Au 14ème siècle, l’identité de la sirène s’était standardisée comme étant une tentatrice à queue de poisson avec une voix hypnotique. Les mots sirène et sirène étaient interchangeables.
Lorsque Geoffrey Chaucer a traduit la Consolation de la philosophie de Boèce, (1378-1381) il a traduit sirenae par meremaydenes. Puis, dans Nonne Preestes Tale (1387-1400), il a décrit une « Chanson plus merier que le mermayde dans le see. »
Male Regle (Le régime masculin) de Thomas Hoccleve (1406)
« ….parle de meermaides dans le see,
How þat so inly mirie syngith shee
that the shipman therwith fallith asleepe,
And by hir aftir deuoured is he.
From al swich song is good men hem to keepepe. »
Dans le livre II du Faerie Queene d’Edmund Spenser (années 1590), « les sirènes… faisant de fausses mélodies » tentent les héros. Ces sirènes, explique Spenser, étaient autrefois de « belles dames » mais ont défié avec arrogance les « demoiselles d’Helicon » (les Muses grecques) et ont été transformées en poissons sous la taille en guise de punition. (Cela rejoint en quelque sorte la description de la Grèce faite par Pausanias vers le IIe siècle de notre ère, dans laquelle les sirènes et les muses se livrent à un concours de chant. Les Sirènes ont perdu et les Muses ont arraché leurs plumes pour en faire des couronnes.)
La version originale des Sirènes n’a jamais complètement disparu. William Browne, dans l’Inner Temple Masque (1615) décrivait les Syrènes « avec leurs parties supérieures comme des femmes jusqu’au navet, et le reste comme une poule. »

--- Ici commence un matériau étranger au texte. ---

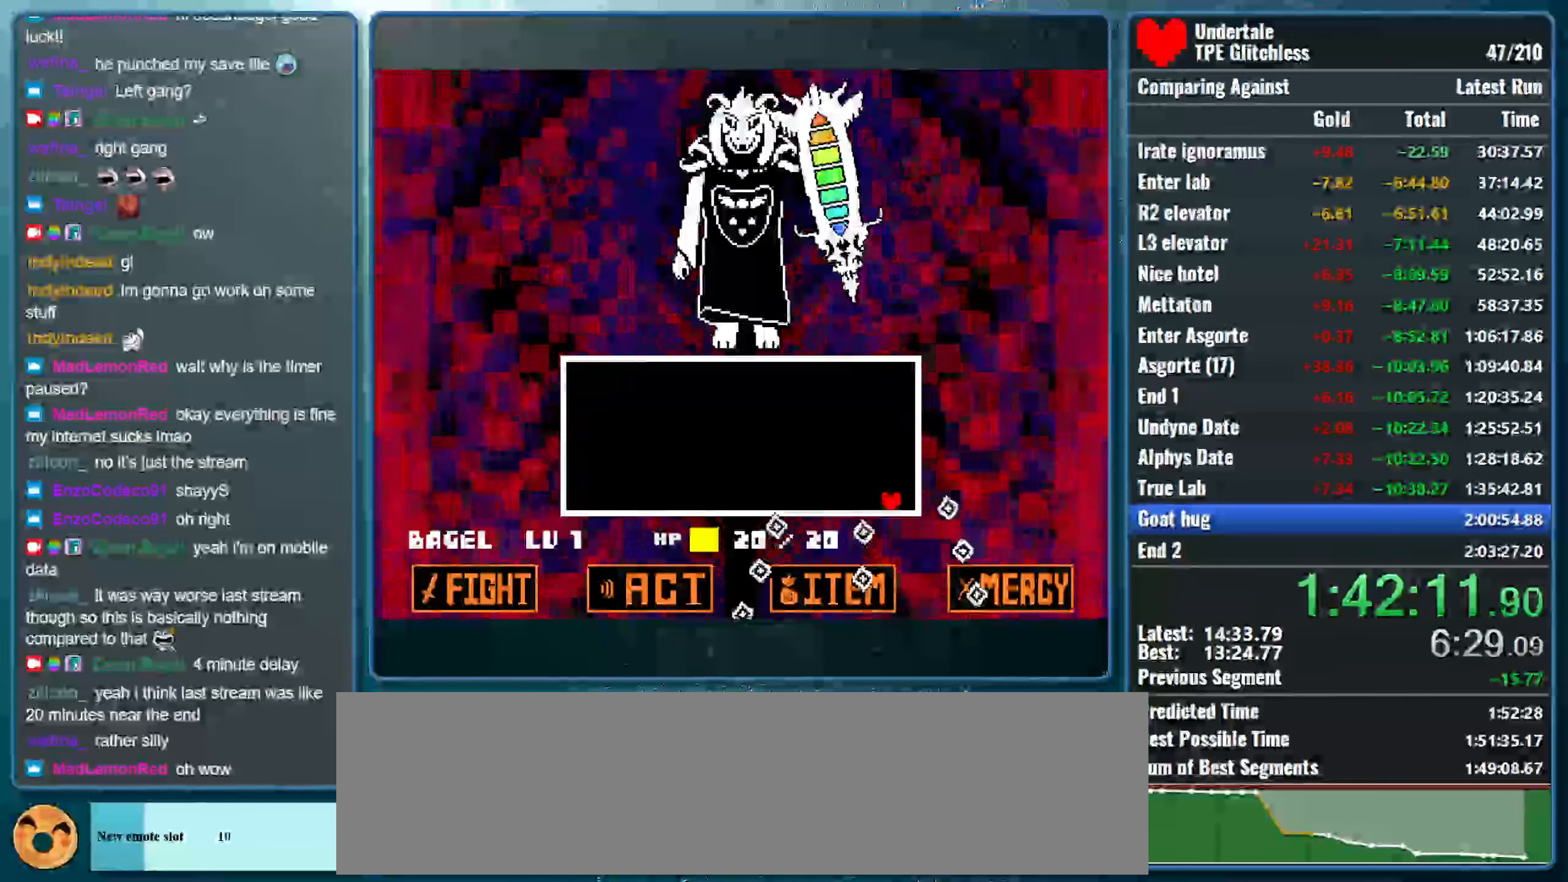
{"keys": ["left"], "events": [[66, "left", "down"], [100, "right", "up"], [100, "x", "up"]]}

Pour autant, sirènes et sirènes restaient généralement synonymes, à quelques exceptions près. L’anglais a le mot mermaid pour la femme-poisson et sirène pour la femme-oiseau mythologique. En russe aussi, la sirène a survécu en tant que femme-oiseau. Mais dans de nombreuses autres langues, « sirène » est le mot qui désigne la sirène. Selon Wilfred Mustard, « dans la littérature française, italienne et espagnole, la sirène semble avoir toujours été en partie poisson. » Les langues qui utilisent uniquement sirène ou une variante pour « sirène » comprennent l’albanais, le basque, le bosniaque, le croate, le français, le galicien, l’italien, le letton, le polonais, le portugais, le roumain, le serbe, le slovène et l’espagnol. Les mammifères aquatiques comme les lamantins et les dugongs appartiennent à l’ordre des Sirenia. Un trouble congénital qui fait que les enfants naissent avec des jambes soudées est appelé Sirenomelia.

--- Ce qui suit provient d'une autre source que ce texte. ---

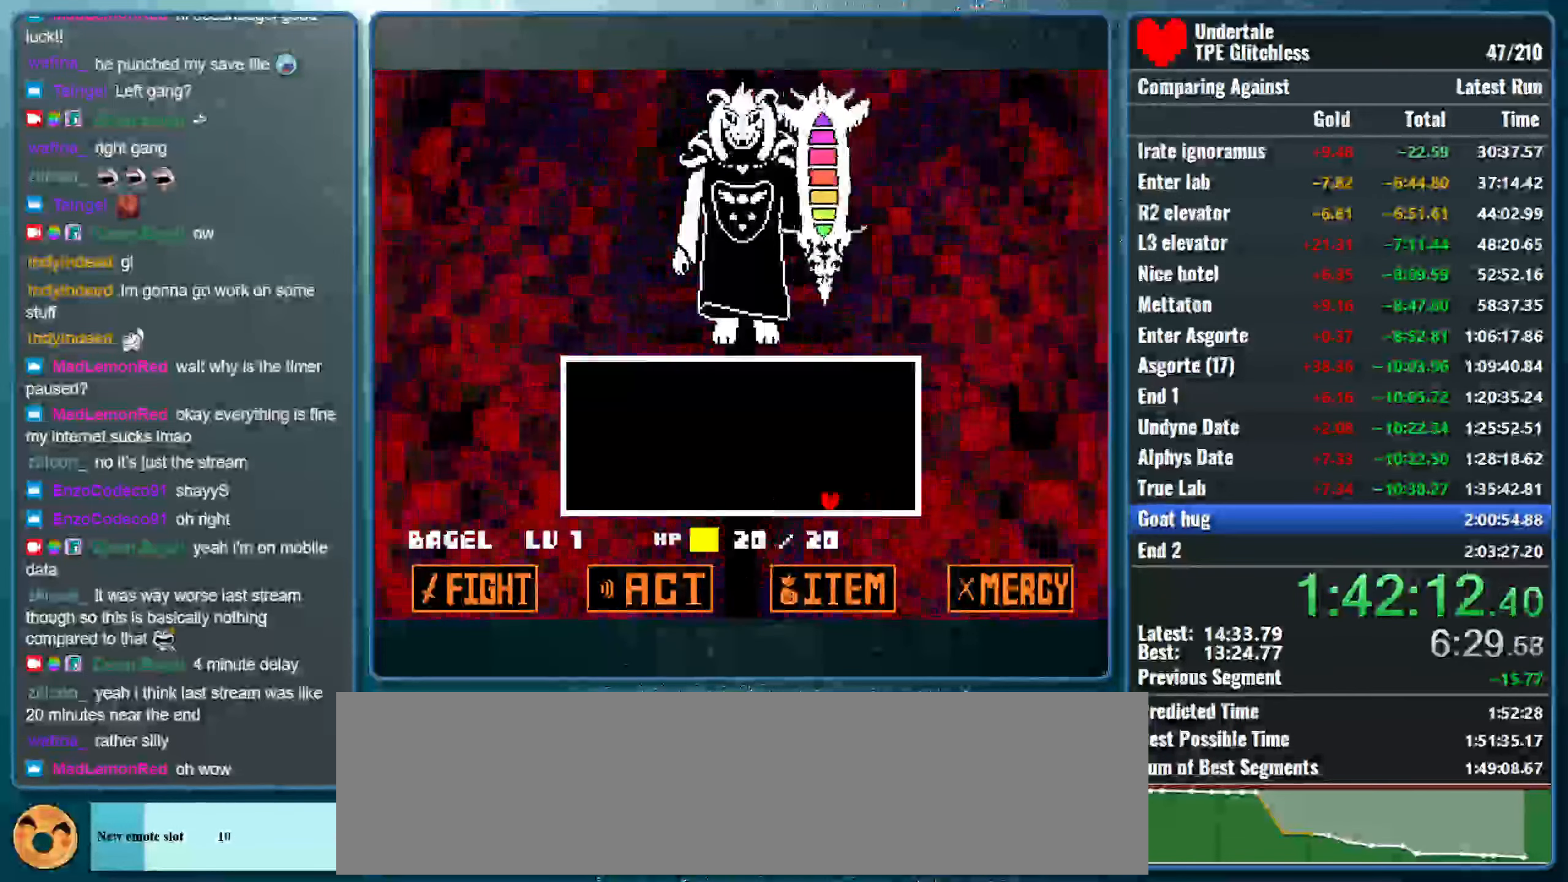
{"keys": ["left"], "events": []}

Les sirènes ont toujours été associées à l’océan et aux marins. Elles sont les enfants d’un dieu de la rivière. Il est logique que les gens les dépeignent comme étant à moitié poisson. Mais le changement pourrait-il avoir été intentionnel, au moins sur certaines parties ? Jane Harrison suggère que « la queue d’un monstre marin maléfique » était destinée à souligner la corruption et l’obscurité de la sirène (p. 169). Le livre Sea Enchantress : The Tale of the Mermaid and her Kin propose que l’intention était de donner à la belle sirène de la mer « une gracieuse queue de poisson, car un corps d’oiseau n’est guère séduisant en apparence » (p. 48). Des pistes de réflexion différentes, mais le même effet. Quelle que soit la cause de cette évolution, il est clair que la sirène moderne est véritablement la descendante directe de la sirène grecque antique.
SOURCES
- Elbein, Asher. « Les sirènes du mythe grec étaient des femmes-oiseaux, pas des sirènes ». Audubon. 2018.
- Dorofeeva, Anna. « La sirène : une crise d’identité médiévale ». Mittelalter. Interdisziplinäre Forschung und Rezeptionsgeschichte, 16 mai 2014,
- Harrison, Jane. Mythes de l’Odyssée, 1882. Chapitre 5.
- Le Bestiaire médiéval : Sirène.
- Mustard, Wilfred P. « Sirène-Mermaid ». Modern Language Notes, vol. 23, n° 1 (janv., 1908), pp. 21-24
- Pakis, Valentine A. « Duplicité contextuelle et variation textuelle : La Sirène et l’Onocentaure dans la tradition du Physiologus ». Mediaevistik, vol. 23, 2010, p. 115-185.
- Tsiafakis, Despoina. » Pelora : Créatures fabuleuses et/ou démons de la mort ? » Le sourire du centaure : L’animal humain dans l’art grec ancien. 2003-2004. p. 75.